>>>>>

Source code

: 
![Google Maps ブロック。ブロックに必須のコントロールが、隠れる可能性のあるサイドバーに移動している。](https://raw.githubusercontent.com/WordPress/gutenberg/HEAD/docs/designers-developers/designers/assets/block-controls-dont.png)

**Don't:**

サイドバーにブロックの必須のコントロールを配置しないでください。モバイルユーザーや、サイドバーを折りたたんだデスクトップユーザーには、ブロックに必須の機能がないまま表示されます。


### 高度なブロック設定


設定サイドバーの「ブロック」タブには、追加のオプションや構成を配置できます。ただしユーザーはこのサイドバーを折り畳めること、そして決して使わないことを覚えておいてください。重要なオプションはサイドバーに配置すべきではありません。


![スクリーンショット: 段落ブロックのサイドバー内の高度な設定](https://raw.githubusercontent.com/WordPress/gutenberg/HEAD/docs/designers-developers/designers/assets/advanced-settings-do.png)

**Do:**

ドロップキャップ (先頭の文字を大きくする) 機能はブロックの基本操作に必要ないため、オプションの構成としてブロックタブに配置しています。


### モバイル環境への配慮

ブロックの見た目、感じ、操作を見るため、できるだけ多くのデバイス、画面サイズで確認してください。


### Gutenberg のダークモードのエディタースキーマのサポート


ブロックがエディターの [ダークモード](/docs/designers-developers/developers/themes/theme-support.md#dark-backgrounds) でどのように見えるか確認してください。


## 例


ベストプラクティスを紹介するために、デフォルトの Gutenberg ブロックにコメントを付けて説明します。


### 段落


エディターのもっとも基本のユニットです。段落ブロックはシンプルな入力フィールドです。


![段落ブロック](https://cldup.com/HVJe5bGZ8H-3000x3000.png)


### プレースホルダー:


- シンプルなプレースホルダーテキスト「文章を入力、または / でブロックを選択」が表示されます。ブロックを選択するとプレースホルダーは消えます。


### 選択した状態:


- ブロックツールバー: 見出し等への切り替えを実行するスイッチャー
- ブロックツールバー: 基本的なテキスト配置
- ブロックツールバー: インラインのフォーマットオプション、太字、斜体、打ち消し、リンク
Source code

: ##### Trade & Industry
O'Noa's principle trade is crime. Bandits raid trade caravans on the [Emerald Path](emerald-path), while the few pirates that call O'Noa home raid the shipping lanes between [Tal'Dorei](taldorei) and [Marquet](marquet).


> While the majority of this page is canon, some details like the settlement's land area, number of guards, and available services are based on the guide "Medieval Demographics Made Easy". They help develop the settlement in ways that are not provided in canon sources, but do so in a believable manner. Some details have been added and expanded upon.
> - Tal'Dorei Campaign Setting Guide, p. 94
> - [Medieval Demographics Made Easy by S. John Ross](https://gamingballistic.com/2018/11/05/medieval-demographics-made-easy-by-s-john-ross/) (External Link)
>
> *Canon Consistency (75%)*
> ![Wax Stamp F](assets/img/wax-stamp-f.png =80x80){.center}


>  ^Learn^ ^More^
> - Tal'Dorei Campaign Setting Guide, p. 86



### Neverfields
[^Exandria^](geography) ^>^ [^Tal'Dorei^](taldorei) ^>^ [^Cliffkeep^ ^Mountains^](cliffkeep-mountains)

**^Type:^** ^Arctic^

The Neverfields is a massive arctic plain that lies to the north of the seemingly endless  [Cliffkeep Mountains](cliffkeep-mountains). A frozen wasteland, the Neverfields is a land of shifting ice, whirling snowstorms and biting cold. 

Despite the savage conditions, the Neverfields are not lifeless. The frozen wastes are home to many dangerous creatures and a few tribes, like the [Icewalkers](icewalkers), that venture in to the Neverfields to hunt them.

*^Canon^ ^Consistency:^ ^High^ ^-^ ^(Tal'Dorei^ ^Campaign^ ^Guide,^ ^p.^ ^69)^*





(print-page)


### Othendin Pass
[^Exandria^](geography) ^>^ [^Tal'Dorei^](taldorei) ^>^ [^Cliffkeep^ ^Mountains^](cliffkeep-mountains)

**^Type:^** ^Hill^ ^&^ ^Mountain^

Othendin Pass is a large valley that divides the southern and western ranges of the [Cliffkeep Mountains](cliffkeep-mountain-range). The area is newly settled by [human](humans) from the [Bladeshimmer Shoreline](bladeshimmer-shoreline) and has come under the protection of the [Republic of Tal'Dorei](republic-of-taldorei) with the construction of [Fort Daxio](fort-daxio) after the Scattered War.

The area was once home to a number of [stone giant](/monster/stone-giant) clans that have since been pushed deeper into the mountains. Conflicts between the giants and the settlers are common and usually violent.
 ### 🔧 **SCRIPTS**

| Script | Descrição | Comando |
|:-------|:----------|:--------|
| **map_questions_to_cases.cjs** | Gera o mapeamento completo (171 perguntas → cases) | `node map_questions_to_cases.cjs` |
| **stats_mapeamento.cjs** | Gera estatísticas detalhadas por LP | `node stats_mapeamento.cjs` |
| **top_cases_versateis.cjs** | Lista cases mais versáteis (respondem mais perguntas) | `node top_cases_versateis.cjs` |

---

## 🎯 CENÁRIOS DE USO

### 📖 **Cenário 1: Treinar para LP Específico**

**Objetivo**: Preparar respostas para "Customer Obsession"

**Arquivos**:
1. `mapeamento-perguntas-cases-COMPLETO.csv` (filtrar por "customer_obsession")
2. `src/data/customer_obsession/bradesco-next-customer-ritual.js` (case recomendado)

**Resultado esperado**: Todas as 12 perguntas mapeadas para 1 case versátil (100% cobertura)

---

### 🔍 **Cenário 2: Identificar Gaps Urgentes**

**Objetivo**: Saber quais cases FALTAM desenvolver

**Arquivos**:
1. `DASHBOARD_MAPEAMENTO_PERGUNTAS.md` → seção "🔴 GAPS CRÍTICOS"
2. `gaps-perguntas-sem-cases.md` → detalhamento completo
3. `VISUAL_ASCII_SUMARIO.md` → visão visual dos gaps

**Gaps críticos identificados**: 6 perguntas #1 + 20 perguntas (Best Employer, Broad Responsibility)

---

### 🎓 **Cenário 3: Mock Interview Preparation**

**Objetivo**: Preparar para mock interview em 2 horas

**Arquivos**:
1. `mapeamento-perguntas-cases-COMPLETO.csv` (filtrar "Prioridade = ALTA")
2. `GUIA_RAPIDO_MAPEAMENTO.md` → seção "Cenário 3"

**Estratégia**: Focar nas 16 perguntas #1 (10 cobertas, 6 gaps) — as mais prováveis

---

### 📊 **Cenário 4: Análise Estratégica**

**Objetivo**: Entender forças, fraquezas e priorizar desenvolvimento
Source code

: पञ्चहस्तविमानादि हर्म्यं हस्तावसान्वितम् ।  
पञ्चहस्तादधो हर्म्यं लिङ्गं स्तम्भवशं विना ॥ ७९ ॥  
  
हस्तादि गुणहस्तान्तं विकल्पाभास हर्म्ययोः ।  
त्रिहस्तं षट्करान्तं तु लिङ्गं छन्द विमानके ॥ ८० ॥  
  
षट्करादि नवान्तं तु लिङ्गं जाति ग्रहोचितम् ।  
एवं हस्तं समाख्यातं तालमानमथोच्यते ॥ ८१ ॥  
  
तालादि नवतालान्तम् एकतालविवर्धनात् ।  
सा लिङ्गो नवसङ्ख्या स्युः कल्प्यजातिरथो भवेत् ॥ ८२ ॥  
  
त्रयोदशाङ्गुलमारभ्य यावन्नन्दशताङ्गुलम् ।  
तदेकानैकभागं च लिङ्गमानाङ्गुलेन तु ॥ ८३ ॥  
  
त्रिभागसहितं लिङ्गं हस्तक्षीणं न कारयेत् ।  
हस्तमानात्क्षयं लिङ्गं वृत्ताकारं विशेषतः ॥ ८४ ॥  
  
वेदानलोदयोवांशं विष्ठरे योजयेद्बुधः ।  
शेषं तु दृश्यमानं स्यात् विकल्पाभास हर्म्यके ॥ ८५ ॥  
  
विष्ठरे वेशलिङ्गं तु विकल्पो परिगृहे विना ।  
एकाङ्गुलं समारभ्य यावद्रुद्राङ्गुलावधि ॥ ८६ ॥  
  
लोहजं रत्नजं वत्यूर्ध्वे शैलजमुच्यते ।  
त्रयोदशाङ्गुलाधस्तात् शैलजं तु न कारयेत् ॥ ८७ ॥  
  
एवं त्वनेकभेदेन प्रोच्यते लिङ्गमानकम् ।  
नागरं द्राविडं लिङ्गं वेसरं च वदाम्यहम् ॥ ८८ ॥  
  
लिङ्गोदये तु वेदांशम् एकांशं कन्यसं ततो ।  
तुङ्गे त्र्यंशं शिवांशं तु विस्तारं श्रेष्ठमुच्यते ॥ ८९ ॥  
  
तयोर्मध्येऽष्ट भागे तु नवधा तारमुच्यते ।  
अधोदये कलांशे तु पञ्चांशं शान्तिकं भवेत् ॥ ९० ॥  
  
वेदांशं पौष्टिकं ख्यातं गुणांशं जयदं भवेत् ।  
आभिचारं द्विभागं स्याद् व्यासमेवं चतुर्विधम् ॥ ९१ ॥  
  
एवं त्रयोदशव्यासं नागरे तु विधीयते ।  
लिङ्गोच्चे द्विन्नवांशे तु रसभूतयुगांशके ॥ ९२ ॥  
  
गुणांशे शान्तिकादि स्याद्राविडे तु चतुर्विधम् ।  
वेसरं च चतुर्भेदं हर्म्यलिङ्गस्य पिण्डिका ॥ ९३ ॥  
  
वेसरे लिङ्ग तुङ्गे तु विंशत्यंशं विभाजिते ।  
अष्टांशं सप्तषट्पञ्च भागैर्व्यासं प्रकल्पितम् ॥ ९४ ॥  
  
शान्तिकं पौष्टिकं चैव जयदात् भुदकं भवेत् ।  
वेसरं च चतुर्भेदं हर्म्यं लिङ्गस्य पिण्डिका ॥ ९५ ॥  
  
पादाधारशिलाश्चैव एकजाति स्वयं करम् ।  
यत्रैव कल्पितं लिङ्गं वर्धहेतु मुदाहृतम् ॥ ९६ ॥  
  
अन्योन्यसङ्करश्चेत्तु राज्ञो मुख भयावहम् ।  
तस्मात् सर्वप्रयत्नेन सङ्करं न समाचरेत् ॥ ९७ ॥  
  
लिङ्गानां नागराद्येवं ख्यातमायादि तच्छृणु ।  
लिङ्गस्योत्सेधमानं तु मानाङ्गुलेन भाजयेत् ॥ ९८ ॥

<<<<<

Activity – Which lines run from the one holding "### モバイル環境への配慮" through the one holding "O'Noa's principle trade" in the records above? Repeat them exactly, both included, and nothing more.

Answer space –
### モバイル環境への配慮

ブロックの見た目、感じ、操作を見るため、できるだけ多くのデバイス、画面サイズで確認してください。


### Gutenberg のダークモードのエディタースキーマのサポート


ブロックがエディターの [ダークモード](/docs/designers-developers/developers/themes/theme-support.md#dark-backgrounds) でどのように見えるか確認してください。


## 例


ベストプラクティスを紹介するために、デフォルトの Gutenberg ブロックにコメントを付けて説明します。


### 段落


エディターのもっとも基本のユニットです。段落ブロックはシンプルな入力フィールドです。


![段落ブロック](https://cldup.com/HVJe5bGZ8H-3000x3000.png)


### プレースホルダー:


- シンプルなプレースホルダーテキスト「文章を入力、または / でブロックを選択」が表示されます。ブロックを選択するとプレースホルダーは消えます。


### 選択した状態:


- ブロックツールバー: 見出し等への切り替えを実行するスイッチャー
- ブロックツールバー: 基本的なテキスト配置
- ブロックツールバー: インラインのフォーマットオプション、太字、斜体、打ち消し、リンク
Source code

: ##### Trade & Industry
O'Noa's principle trade is crime. Bandits raid trade caravans on the [Emerald Path](emerald-path), while the few pirates that call O'Noa home raid the shipping lanes between [Tal'Dorei](taldorei) and [Marquet](marquet).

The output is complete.